Beyond the Book: Asset Limits

Beyond the Book: Asset Limits

Beyond the Book is a regular column discussing ways to use the Cypher System to run a great game.

In the Cypher System, the GM sets the difficulty of an action. The player uses skill and Effort to reduce that difficulty. A skill can reduce the difficulty by either 1 or 2 steps. Effort can reduce it by 1 to 6 steps, depending on the character and the amount of points spent.

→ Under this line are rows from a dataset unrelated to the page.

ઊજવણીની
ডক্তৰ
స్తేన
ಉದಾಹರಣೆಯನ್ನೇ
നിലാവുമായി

There is another tool at a player’s disposal, however, and that’s an asset. An asset is everything else. An asset can be the right tool, a clever idea that the player comes up with, a cypher ability, and so on. Now, page 16 of the Numenera corebook says, “Assets can never decrease a task’s difficulty by more than two steps.” (You can find this rule in The Strange and the Cypher System Rulebook as well.) This is just to keep things in check, to maintain a level of balance. Players and GMs know, then, that you’re never going to reduce the difficulty more than 2 steps with a skill, and 2 steps with assets. The rest has got to come from Effort.

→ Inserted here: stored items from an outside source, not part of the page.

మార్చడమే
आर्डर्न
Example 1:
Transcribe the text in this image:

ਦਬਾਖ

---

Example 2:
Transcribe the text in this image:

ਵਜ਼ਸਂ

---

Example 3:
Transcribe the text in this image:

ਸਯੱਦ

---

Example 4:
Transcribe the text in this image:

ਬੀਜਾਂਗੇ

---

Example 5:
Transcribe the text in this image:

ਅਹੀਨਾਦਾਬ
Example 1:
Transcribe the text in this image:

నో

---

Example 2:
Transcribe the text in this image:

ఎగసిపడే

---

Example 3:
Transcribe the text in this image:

Cypher-System-Rulebook-24-Jacob-Atienza

Most of the time, that’s all well and good, but what if the GM decides that conditions beyond the player’s control also modify things. It’s raining, so that makes climbing the wall harder. Or perhaps more pertinent to this discussion, it’s raining, and that makes sneaking into the house easier. Does that reduction in difficulty count toward the asset limit? Can the GM only modify the difficulty by 2 steps, because assets are limited to 2 steps?

No. Because an underpinning idea of the Cypher System is that the rules put boundaries on the players, but not on the GM. As page 331 of Numenera states, “The Numenera rules are written with the assumption that the GM does not need to fall back on rules for everything, either for her own sake or as a defense against the players.” The GM isn’t bound by the rules. As that whole section of the book says, the GM is bound by logic and good storytelling. So there are no rules limiting the GM. That would be against the spirit of the game.

This same thinking applies to many attack modifiers (surprise, position, cover, and so on); these are elements the GM (or the rules) bring to the table, as opposed to assets the players bring.

To look at it another way, the GM sets the difficulty of a task. She can set it to be whatever she thinks is logical and right. If she states that it’s a 7, but that the rain reduces it by a step, that’s just another way of saying that it’s a 6. She’s not limited by how she comes up with that number. She just sets it correctly. Thus, unlike assets that the players bring to bear, modifiers set by the GM aren’t assets and don’t count against the 2-step limit.